(Human pose keypoint data)
****
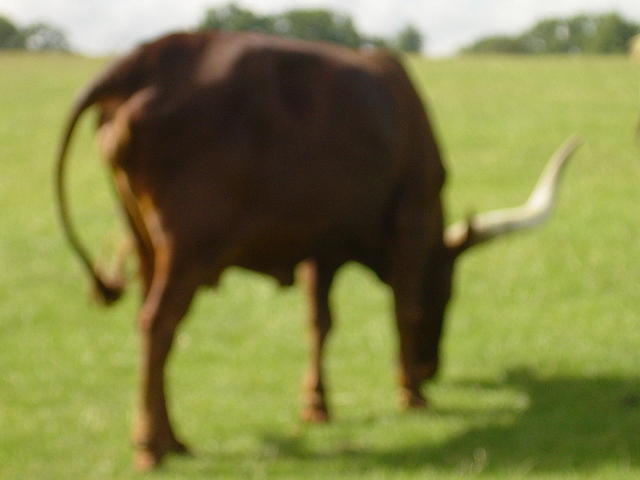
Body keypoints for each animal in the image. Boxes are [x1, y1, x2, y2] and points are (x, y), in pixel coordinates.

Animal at [56, 31, 580, 468]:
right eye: (448, 294)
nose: (431, 368)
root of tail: (147, 58)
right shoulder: (409, 221)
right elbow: (404, 309)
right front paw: (411, 395)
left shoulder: (317, 246)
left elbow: (318, 323)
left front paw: (317, 405)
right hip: (188, 248)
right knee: (158, 326)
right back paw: (152, 445)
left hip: (146, 242)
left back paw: (173, 438)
****
EXERCISE: Please output only the lines from the one holding "right hip: (188, 248)" to the end of the records, first and last included, exactly as they appear.

WRITTEN RESPONSE:
right hip: (188, 248)
right knee: (158, 326)
right back paw: (152, 445)
left hip: (146, 242)
left back paw: (173, 438)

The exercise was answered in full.